When this code is run, we get the following response.

 [
  {
    "title": "경산시,'압독국 미래를 만나 영원불멸을 꿈꾸다' 운영",
    "link": "http://www.breaknews.com/890115",
    "thumbnail": "https://search.pstatic.net/common/?src=https%3A%2F%2Fimgnews.pstatic
    .net%2Fimage%2Forigin%2F5297%2F2022%2F04%2F25%2F570674.
    jpg&type=ff264_180&expire=2&refresh=true",
    "snippet": "  'Imagining Abdok-guk Minecraft', 'Apnyang Cultural Exploration Team Meets
    Abdok and Imdang Relics'... 'Imagining Abdok Country in Minecraft' is a metaverse
    environment program where students can directly feel... ",
    "press_name": "브레이크뉴스",
    "news_date": "6일 전"
  },
  {
    "title": "인천크래프트 애니메이션 영상 공개",
    "link": "http://www.joongdo.co.kr/web/view.php?key=20220502010000305",
    "thumbnail": "https://search.pstatic.net/common/?src=https%3A%2F%2Fimgnews.pstatic
    .net%2Fimage%2Forigin%2F5340%2F2022%2F05%2F02%2F776813
    .jpg&type=ofullfill264_180_gray&expire=2&refresh=true",
    "snippet": "  인천크래프트는 세계적인 게임 '마인크래프트'(Minecraft)
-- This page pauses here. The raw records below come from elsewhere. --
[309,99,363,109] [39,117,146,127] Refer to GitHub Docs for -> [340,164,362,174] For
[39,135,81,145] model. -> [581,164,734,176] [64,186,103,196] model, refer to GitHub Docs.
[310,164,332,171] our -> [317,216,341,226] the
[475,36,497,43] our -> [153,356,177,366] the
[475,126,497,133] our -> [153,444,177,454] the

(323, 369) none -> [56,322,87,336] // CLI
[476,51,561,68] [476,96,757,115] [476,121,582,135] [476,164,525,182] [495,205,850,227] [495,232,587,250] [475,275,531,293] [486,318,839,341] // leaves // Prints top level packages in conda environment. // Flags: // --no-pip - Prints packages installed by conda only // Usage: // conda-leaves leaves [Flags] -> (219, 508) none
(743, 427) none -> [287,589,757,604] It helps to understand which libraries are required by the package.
    를 활용해 인천을 가상세계로 구현한 메타버스(가상공간)다. 이번에 공개되는'인천크래프트:
    시간여행자의 도시'에선 마인크래프트로 구현한 인천의 역사와... ",
    "press_name": "중도일보",
    "news_date": "4시간 전"
  },
  {
    "title": "라코스테(LACOSTE) X 마인크래프트(Minecraft) 콜라보레이션 공개",
    "link": "http://www.thefirstmedia.net/news/articleView.html?idxno=90272",
    "thumbnail": "https://search.pstatic.net/common/?src=https%3A%2F%2Fimgnews.pstatic
    .net%2Fimage%2Forigin%2F5560%2F2022%2F03%2F16%2F47413.
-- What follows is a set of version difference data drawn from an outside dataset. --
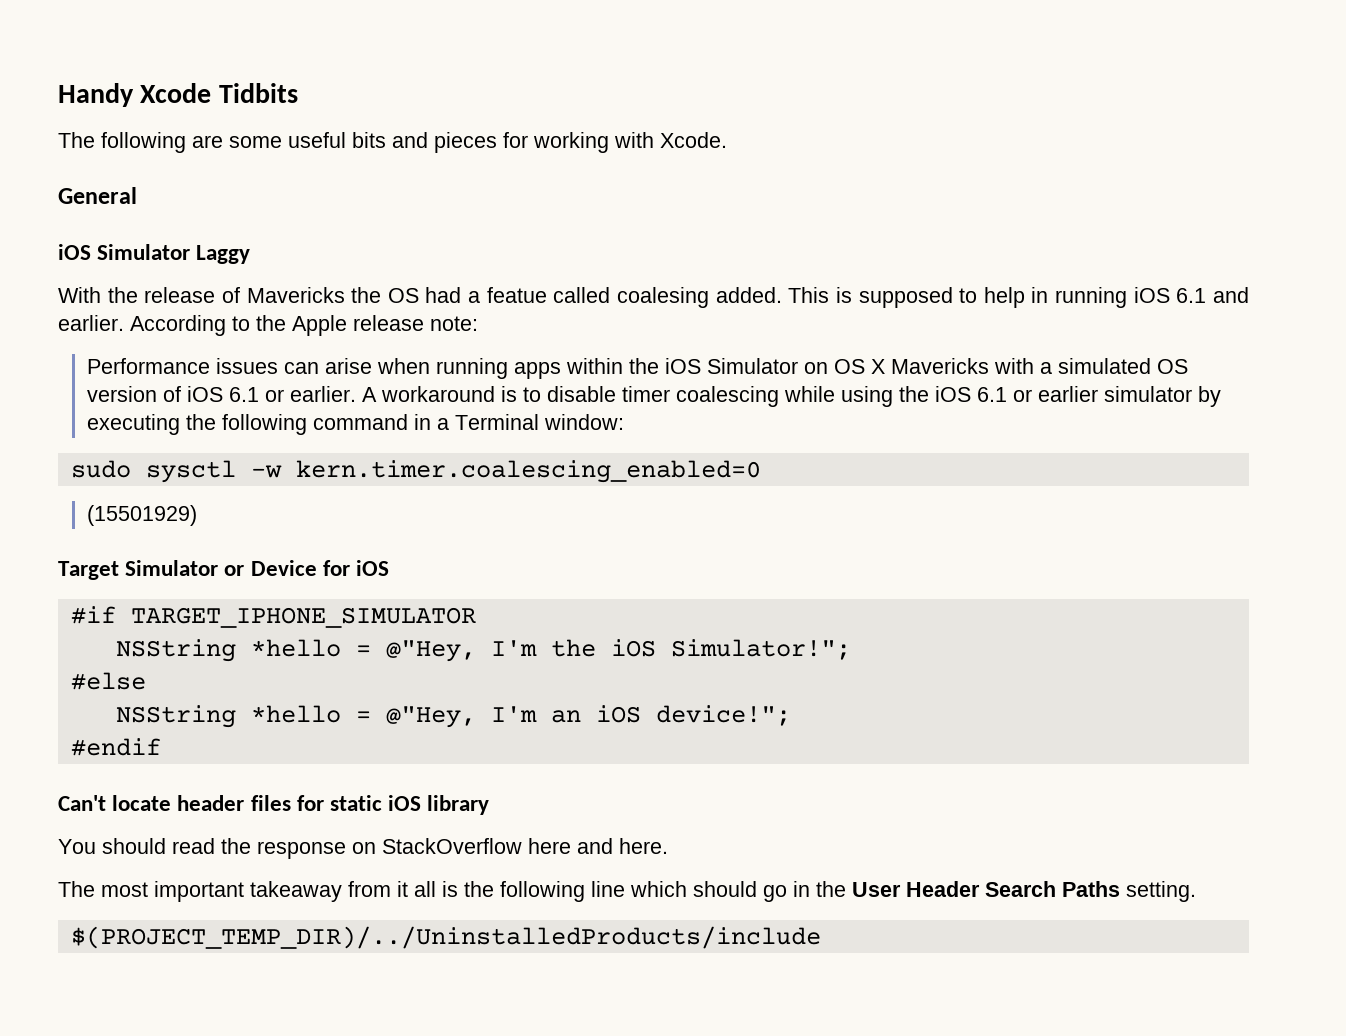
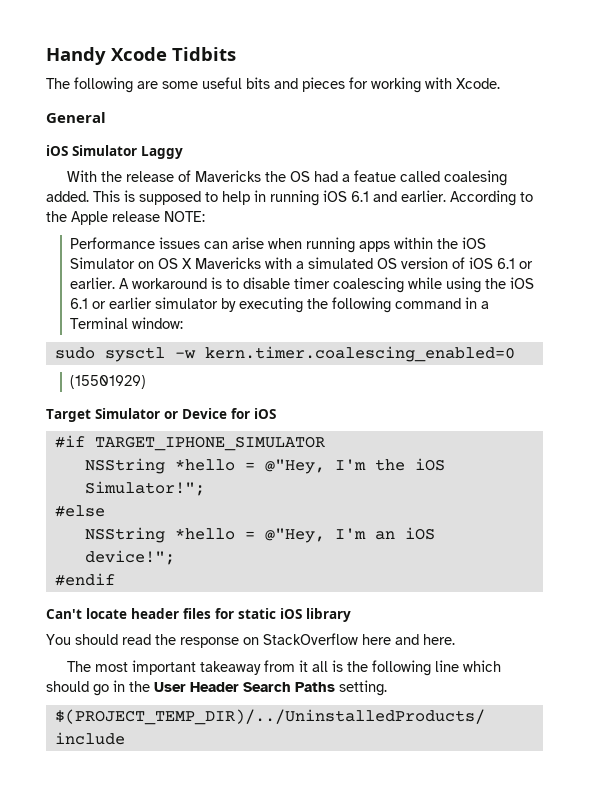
[430,316,478,331] note: -> [164,211,205,222] NOTE:

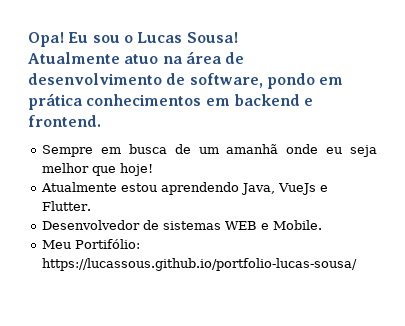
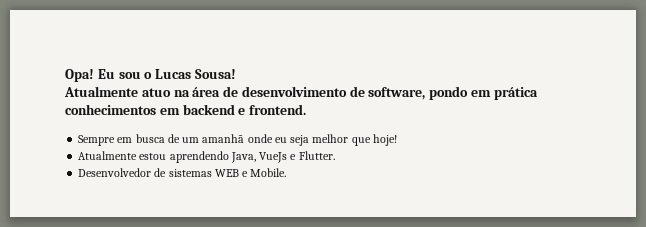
[42,239,141,249] [42,258,358,271] // Meu Portifólio: https://lucassous.github.io/portfolio-lucas-sousa/ -> (287, 172) none

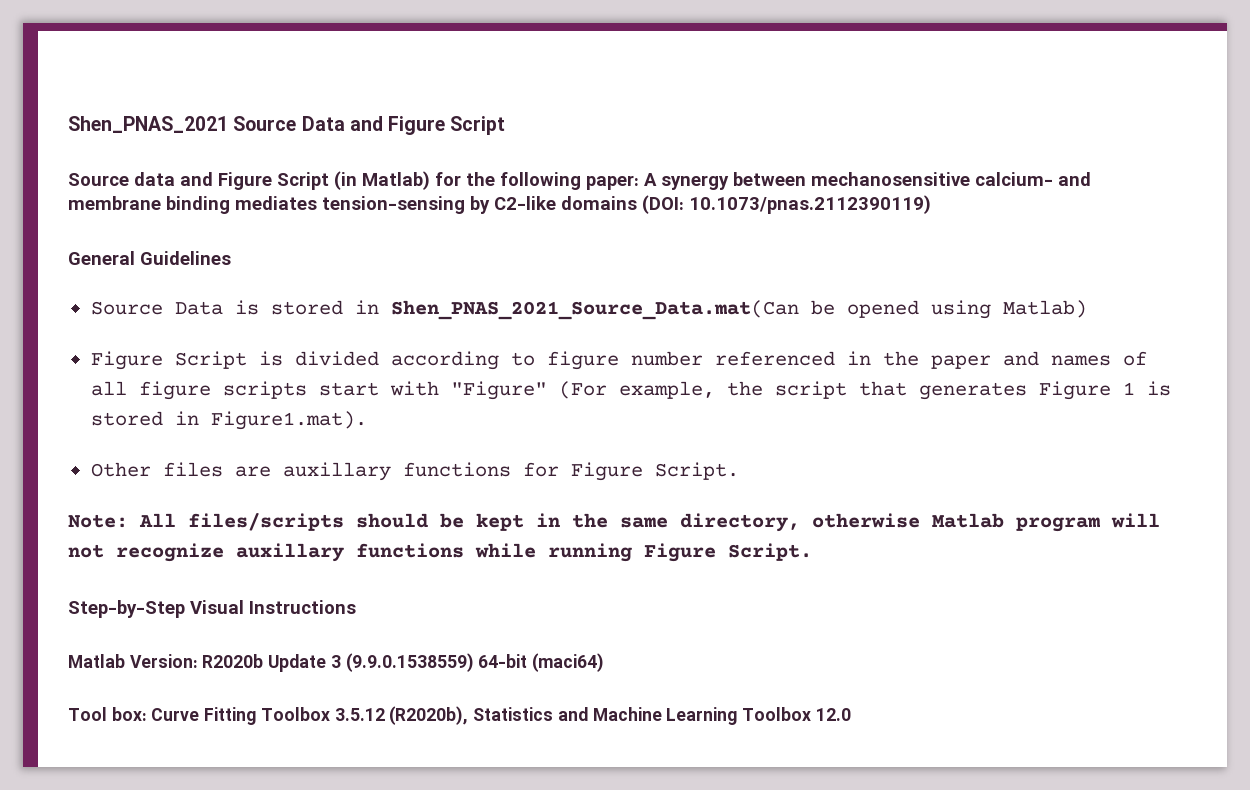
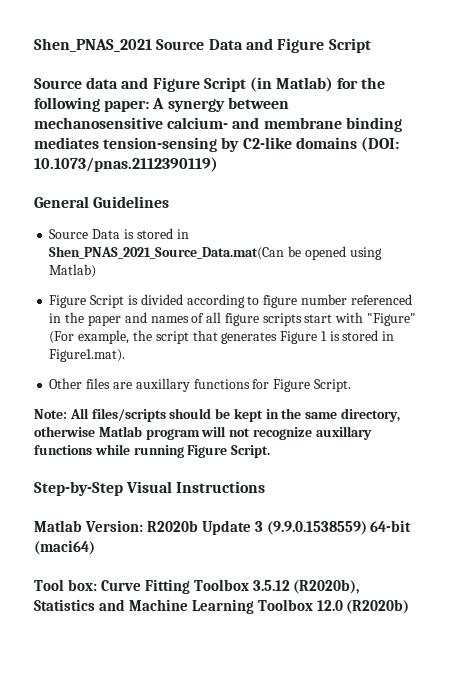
(851, 714) none -> [346,599,410,614] (R2020b)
    jpg&type=ofullfill264_180_gray&expire=2&refresh=true",
    "snippet": "  마인크래프트(MINECRAFT)와의 콜라보레이션이 공개됐다.
    업체 측은 \"패션과 게임 업계를 대표하는 두... 이번 협업을 통해 탄생한 콜라보레이션 컬렉션뿐만
    아니라 가상의 세계인 마인크래프트(MINECRAFT)에서... ",
    "press_name": "더퍼스트",
    "news_date": "2022.03.16."
  },
  [...]
]

 
Conclusion

Web scraping processes are very simple with Python’s useful libraries. Thanks to Python’s simplicity and fast code development feature, we created a smooth JSON output by scraping the news shared on Naver news in just milliseconds and then parsing it. You can obtain news data with web scraping processes easily.